The build system in netbeans is Ant. Which is all very fine by me, Ant+Ivy is my preference if I can choose whatever I like. It is always good if the IDE understands the real build system, i.e. the headless builds run on the build server. You know, the real build, that produces the installable binaries.
Eclipse has a totally separate build system so you need to keep the IDE and the real build in synch using plugins and other voodoo. So if Netbeans have some build system that I can use in both the IDE and on the CI machine I'm a happy camper. So with a smile on my face I set out to run the netbeans project on the CI machine.
That is when the horror starts.
The way netbeans set up the builds is to have some archane and weirdly mutated Ant scripts, without documentation, importing things from secret directories. Then have some plugins in the IDE that knows the secret locations to insert values here and there. I have never in my life as a professional coder seen a more opaque and strange build system.
For example, it uses an Ant plugin called CopyLibs to, you know, copy JAR-files it needs for the build. It makes me want to grab the engineer by the throat and foaming at the mouth scream at them that ANT already can copy files or why don't you just use Ivy.
So in order for my CI machine to even be able to get all the required dependencies I have to pollute my Ant installation making it harder to have reproducible builds since now my entire build system is dependent on a specific version of Netbeans.

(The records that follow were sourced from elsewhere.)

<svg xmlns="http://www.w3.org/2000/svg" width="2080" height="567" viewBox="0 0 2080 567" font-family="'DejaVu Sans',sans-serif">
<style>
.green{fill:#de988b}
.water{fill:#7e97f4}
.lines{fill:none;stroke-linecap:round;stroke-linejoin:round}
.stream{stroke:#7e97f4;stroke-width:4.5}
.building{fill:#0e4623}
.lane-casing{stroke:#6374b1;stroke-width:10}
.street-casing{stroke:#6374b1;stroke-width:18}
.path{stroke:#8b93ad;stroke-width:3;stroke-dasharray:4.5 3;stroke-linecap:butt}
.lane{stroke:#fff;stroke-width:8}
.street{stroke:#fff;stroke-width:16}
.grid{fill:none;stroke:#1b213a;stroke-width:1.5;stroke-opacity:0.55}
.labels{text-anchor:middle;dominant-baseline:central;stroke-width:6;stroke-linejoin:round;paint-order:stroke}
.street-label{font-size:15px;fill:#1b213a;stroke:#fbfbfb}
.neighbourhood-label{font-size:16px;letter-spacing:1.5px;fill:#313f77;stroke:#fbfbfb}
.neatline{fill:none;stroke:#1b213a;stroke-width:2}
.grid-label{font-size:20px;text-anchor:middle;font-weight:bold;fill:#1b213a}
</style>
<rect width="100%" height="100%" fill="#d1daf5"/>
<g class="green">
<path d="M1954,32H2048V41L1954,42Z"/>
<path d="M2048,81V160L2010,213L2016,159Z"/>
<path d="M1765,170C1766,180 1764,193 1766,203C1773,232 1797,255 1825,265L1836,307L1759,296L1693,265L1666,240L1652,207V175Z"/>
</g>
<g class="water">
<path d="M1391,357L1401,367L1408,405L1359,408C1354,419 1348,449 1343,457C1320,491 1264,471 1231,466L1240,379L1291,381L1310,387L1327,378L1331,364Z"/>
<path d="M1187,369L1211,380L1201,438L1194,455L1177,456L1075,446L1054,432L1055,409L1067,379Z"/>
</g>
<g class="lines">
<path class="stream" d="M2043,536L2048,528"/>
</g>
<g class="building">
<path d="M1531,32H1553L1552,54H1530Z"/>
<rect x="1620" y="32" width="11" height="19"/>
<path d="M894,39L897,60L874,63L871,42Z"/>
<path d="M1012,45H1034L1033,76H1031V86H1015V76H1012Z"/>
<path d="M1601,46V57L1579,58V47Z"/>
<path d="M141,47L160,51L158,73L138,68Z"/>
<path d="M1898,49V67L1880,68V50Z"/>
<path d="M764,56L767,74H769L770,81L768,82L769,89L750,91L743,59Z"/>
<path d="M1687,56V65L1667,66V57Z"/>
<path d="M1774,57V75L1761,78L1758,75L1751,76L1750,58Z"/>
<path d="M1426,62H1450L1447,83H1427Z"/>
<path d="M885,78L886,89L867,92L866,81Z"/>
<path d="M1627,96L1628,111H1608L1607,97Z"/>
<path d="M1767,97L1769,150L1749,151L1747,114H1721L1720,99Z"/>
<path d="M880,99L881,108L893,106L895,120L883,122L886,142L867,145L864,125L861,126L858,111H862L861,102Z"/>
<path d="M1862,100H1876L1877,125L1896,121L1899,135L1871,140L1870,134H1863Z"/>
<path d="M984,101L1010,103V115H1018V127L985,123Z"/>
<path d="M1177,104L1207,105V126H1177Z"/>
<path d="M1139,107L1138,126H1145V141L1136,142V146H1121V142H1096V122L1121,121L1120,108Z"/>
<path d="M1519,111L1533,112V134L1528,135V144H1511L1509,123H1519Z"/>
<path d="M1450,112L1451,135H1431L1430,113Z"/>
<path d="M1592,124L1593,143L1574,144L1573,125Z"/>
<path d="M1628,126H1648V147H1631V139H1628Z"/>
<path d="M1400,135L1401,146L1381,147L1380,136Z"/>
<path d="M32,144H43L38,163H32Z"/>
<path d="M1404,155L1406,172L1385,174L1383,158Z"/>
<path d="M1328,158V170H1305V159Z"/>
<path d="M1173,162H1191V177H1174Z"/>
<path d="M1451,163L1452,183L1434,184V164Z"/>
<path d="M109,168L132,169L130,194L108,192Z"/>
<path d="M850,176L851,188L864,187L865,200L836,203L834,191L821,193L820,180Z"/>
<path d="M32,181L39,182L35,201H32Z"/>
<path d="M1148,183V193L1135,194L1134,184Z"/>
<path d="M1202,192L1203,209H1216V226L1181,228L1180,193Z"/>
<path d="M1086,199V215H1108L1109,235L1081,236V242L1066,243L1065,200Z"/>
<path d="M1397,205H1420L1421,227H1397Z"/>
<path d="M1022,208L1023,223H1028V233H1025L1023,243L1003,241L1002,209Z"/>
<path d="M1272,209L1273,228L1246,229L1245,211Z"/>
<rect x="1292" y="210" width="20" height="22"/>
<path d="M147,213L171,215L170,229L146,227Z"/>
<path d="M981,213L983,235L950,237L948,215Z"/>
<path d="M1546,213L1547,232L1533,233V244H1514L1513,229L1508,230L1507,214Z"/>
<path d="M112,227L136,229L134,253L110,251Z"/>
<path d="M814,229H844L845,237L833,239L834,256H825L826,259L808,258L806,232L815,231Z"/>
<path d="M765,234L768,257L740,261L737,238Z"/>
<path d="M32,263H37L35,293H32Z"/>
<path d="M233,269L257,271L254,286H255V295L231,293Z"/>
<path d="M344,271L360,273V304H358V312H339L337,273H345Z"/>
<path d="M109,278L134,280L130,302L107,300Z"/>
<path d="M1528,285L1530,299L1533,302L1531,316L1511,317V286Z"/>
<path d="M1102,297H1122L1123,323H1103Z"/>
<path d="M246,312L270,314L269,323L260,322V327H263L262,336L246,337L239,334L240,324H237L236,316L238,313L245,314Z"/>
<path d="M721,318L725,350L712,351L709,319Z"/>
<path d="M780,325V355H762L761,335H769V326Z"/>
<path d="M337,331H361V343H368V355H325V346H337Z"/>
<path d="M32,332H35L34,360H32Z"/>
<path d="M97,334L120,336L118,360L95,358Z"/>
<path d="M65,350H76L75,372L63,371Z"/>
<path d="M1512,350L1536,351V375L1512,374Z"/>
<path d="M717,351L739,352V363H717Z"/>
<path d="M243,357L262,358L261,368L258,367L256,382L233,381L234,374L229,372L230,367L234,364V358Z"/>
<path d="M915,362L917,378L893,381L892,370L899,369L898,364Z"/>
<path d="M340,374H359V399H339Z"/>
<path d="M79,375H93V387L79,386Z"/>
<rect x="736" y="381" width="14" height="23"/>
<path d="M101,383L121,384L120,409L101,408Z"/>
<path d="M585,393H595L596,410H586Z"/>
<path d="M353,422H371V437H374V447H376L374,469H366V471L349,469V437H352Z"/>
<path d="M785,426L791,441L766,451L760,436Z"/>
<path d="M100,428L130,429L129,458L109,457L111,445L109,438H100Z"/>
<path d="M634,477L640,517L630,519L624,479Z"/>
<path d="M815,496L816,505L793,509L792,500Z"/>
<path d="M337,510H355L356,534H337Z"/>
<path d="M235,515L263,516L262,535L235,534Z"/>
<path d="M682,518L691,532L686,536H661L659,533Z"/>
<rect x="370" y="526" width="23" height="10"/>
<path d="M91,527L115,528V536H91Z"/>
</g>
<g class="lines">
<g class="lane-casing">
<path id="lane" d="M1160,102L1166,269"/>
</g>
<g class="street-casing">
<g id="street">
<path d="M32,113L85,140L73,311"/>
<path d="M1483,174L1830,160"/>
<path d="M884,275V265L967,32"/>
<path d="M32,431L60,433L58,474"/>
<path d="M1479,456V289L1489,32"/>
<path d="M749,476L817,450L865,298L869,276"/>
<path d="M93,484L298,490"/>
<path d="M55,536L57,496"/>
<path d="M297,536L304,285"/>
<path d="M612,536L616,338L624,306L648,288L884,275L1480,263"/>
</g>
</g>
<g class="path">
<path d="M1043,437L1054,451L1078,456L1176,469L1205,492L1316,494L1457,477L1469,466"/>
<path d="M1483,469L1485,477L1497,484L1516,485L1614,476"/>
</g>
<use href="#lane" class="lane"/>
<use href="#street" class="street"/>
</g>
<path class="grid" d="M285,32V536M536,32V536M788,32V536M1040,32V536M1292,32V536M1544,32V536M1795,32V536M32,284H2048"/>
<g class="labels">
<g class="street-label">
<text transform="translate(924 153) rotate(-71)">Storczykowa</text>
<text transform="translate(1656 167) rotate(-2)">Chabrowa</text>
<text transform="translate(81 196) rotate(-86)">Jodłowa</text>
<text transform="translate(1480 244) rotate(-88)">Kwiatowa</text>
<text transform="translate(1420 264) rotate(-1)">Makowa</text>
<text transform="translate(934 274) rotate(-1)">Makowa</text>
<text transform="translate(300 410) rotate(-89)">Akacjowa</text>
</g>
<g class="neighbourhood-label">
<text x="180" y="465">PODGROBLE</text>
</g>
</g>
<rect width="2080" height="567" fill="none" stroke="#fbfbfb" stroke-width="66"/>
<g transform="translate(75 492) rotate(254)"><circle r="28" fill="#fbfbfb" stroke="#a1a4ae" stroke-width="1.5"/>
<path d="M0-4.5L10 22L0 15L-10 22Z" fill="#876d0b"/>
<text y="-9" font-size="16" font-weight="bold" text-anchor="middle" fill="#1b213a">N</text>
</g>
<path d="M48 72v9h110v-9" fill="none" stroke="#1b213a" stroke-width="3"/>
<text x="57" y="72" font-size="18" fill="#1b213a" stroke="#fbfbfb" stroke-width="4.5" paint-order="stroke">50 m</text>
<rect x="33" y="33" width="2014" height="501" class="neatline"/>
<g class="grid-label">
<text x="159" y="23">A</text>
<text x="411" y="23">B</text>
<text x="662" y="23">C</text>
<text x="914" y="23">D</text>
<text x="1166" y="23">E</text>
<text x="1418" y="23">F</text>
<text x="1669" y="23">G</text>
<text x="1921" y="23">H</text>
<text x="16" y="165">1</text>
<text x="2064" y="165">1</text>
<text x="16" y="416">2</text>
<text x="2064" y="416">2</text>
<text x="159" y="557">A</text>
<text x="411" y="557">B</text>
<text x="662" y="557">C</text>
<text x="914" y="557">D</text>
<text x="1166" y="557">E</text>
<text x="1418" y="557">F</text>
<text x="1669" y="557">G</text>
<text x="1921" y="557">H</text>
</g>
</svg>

It does not stop there, to make a plugin for Netbeans I must of course build and link and all that against a specific version of Netbeans. This is acheived by including build scripts from a "Harness" directory that is specific to a version of Netbeans. This is all understandable, but the location of this harness-directory is set up in a "private" property file, through one or two ant properties with closely guarded complex names. The private property file is actually hidden in $HOME.

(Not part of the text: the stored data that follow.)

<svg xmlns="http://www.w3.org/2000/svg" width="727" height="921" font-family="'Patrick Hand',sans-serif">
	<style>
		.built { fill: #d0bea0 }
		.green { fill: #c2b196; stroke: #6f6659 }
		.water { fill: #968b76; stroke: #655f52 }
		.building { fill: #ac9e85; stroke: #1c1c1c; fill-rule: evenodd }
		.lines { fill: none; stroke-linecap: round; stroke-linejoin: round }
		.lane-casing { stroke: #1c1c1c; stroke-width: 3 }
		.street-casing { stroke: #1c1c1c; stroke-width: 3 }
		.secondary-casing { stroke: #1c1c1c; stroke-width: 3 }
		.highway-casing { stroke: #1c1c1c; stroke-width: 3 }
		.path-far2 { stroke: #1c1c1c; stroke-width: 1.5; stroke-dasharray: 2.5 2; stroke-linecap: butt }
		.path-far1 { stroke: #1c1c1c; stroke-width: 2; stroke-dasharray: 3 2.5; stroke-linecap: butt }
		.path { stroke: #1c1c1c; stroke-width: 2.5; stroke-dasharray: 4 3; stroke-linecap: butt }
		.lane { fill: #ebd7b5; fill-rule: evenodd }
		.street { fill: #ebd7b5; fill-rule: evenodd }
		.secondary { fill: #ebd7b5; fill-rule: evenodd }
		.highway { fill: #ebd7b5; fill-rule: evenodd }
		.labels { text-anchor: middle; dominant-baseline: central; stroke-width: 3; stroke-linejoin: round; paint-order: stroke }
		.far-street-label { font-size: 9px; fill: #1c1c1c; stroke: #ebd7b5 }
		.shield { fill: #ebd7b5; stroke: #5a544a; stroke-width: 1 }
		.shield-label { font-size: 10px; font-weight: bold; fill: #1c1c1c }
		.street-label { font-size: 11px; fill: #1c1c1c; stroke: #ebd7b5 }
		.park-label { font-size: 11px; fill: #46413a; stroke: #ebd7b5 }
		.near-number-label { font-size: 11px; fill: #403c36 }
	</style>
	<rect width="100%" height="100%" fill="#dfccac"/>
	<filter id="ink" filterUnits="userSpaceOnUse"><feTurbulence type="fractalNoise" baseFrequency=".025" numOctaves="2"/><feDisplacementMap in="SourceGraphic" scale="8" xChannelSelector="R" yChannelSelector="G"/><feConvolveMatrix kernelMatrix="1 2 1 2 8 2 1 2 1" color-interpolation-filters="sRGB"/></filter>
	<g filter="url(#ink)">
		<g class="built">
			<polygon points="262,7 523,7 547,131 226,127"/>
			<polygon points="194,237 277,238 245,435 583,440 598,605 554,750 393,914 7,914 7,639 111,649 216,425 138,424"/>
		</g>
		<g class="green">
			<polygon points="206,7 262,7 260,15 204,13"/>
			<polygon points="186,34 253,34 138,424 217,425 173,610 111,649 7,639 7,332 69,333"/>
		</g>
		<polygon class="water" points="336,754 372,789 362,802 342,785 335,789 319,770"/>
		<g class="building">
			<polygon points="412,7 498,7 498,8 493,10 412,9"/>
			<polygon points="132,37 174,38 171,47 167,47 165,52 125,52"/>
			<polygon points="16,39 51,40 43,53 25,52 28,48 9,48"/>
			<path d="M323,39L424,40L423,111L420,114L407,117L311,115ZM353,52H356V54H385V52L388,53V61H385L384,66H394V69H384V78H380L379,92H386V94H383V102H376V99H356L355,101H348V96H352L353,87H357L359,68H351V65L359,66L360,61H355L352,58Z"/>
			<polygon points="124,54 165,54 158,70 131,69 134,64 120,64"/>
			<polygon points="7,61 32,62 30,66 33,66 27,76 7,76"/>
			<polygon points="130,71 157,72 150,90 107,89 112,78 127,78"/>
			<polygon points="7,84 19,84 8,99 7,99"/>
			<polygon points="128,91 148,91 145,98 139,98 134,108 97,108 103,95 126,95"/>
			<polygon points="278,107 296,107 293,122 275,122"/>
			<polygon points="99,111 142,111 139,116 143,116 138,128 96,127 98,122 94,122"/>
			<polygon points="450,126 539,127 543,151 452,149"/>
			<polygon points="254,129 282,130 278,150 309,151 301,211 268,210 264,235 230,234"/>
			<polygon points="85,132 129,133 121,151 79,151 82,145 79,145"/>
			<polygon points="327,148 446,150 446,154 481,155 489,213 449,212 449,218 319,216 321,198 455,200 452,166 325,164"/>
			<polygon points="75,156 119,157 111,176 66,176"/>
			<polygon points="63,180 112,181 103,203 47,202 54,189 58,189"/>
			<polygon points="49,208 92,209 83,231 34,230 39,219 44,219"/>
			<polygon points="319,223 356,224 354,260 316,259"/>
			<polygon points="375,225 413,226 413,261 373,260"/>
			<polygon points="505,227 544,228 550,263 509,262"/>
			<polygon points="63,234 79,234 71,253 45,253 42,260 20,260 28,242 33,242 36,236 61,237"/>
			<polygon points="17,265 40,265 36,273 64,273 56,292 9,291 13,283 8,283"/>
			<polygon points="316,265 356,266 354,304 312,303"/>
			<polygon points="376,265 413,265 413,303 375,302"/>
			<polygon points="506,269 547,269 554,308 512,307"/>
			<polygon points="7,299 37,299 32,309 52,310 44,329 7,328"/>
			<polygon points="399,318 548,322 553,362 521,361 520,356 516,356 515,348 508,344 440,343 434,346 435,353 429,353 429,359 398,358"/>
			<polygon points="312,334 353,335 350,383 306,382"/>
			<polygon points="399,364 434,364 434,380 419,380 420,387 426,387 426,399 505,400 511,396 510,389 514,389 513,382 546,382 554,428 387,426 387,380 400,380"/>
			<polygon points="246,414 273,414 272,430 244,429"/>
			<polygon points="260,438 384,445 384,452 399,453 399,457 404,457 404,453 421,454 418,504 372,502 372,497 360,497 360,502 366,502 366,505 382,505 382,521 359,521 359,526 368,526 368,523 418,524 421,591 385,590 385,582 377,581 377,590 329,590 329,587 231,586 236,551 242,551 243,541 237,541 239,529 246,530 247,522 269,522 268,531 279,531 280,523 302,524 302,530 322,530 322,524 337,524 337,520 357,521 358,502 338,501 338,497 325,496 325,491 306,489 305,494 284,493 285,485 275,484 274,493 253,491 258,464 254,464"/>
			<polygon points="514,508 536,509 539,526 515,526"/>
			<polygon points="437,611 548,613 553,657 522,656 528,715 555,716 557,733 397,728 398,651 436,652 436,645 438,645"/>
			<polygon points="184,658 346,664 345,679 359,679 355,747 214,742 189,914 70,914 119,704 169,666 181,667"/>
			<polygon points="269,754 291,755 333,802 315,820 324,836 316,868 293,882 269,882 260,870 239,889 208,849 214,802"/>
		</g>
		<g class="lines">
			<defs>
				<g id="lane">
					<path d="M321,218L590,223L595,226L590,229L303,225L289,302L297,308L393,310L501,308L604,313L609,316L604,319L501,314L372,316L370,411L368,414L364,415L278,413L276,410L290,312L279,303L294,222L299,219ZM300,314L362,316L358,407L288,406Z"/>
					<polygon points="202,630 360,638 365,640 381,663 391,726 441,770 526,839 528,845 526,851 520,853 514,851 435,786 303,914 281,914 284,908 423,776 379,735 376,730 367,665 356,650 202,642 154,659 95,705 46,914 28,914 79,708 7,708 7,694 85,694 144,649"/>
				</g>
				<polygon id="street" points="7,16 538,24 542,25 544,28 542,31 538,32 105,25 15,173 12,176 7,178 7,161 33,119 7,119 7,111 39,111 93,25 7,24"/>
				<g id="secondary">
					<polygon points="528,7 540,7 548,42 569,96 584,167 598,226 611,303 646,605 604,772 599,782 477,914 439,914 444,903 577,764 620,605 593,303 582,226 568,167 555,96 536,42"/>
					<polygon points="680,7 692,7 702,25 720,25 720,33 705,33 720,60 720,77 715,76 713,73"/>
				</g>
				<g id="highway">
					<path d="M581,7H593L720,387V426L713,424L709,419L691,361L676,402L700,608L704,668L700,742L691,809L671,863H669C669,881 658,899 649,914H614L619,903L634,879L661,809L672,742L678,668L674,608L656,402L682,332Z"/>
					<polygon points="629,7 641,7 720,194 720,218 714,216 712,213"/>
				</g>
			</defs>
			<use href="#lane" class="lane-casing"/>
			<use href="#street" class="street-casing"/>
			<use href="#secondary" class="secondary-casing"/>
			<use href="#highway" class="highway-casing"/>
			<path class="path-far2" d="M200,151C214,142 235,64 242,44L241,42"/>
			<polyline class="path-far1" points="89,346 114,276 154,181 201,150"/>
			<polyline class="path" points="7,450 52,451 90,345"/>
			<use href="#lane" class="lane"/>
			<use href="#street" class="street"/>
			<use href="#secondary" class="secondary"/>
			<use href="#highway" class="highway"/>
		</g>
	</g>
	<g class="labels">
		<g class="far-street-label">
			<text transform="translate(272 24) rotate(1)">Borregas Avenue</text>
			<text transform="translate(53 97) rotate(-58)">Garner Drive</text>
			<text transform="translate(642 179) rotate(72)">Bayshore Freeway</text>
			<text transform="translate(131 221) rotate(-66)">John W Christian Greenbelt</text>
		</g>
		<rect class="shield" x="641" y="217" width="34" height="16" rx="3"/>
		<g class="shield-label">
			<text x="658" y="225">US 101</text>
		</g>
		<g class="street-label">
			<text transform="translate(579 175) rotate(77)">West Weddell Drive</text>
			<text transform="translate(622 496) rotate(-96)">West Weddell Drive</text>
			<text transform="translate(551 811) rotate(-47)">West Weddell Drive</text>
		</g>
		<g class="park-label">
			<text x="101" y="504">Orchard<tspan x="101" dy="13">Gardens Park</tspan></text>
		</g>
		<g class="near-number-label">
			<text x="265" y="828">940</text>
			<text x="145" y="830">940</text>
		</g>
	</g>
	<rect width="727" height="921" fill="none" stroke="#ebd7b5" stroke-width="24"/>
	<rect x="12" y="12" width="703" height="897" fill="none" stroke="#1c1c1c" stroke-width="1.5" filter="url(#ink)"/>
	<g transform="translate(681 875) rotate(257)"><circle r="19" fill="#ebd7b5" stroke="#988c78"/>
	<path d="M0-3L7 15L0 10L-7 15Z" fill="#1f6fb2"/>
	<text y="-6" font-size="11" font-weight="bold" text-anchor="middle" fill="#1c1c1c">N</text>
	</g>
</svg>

Yeah you heard me, to make the CI machine build it will have to have access to my $HOME to be able to find the harness directory that is from my _installation_ of netbeans, not from some central repository of dependecies.
There are some other ant-voodoo that Netbeans hides in a FAQ to instruct people how to download the harness from the web instead of pointing the CI machine to an actual installation of netbeans. I say it again, an installation, that requires you to run an installer, and click through stuff.
There is more to this story but now I need to go cry in a dark corner. It has taken me several weeks of hobby-coding time to even get this far, and then to realize that netbeans generates images when building so you have to remember to set the JVM as headless or the build fails. And oh yeah, when I did it generated blank images so my menu entries when the module is installed are empty lines.